* Recorded information *
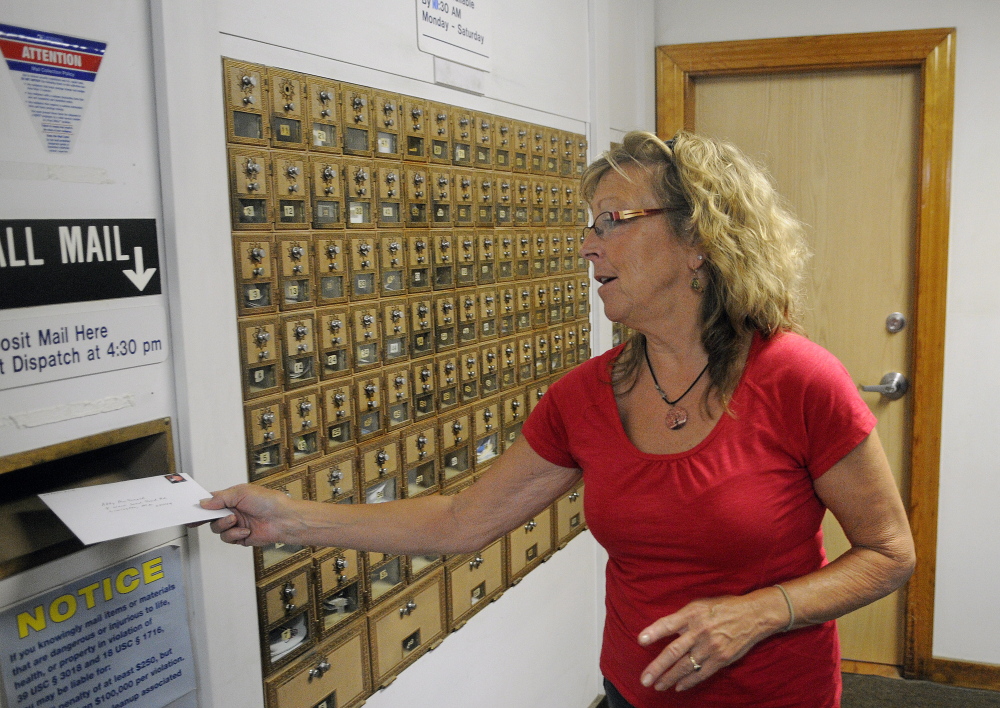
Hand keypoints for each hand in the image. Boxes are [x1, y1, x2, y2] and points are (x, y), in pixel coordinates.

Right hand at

==

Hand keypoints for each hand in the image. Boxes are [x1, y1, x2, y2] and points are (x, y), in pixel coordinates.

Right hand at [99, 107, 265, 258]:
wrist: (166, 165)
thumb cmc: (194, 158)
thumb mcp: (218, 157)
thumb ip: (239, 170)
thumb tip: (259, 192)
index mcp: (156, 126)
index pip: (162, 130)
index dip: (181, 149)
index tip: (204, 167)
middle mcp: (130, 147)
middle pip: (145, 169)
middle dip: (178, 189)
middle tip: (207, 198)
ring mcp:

* Work order *
Read the entries and select each line where the word "hand" is found.

* Your response *
Hand keypoints for each hand in the image. Boxes are [x1, y1, x2, y2] and points are (x, y), in pixel coordinates.
Right hand at
Hand keypoints for each hand in the image. Boxes are [x1, y1, x2, y2] and points are (x, y), in pixel coordinates.
Right hand at [99, 107, 265, 258]:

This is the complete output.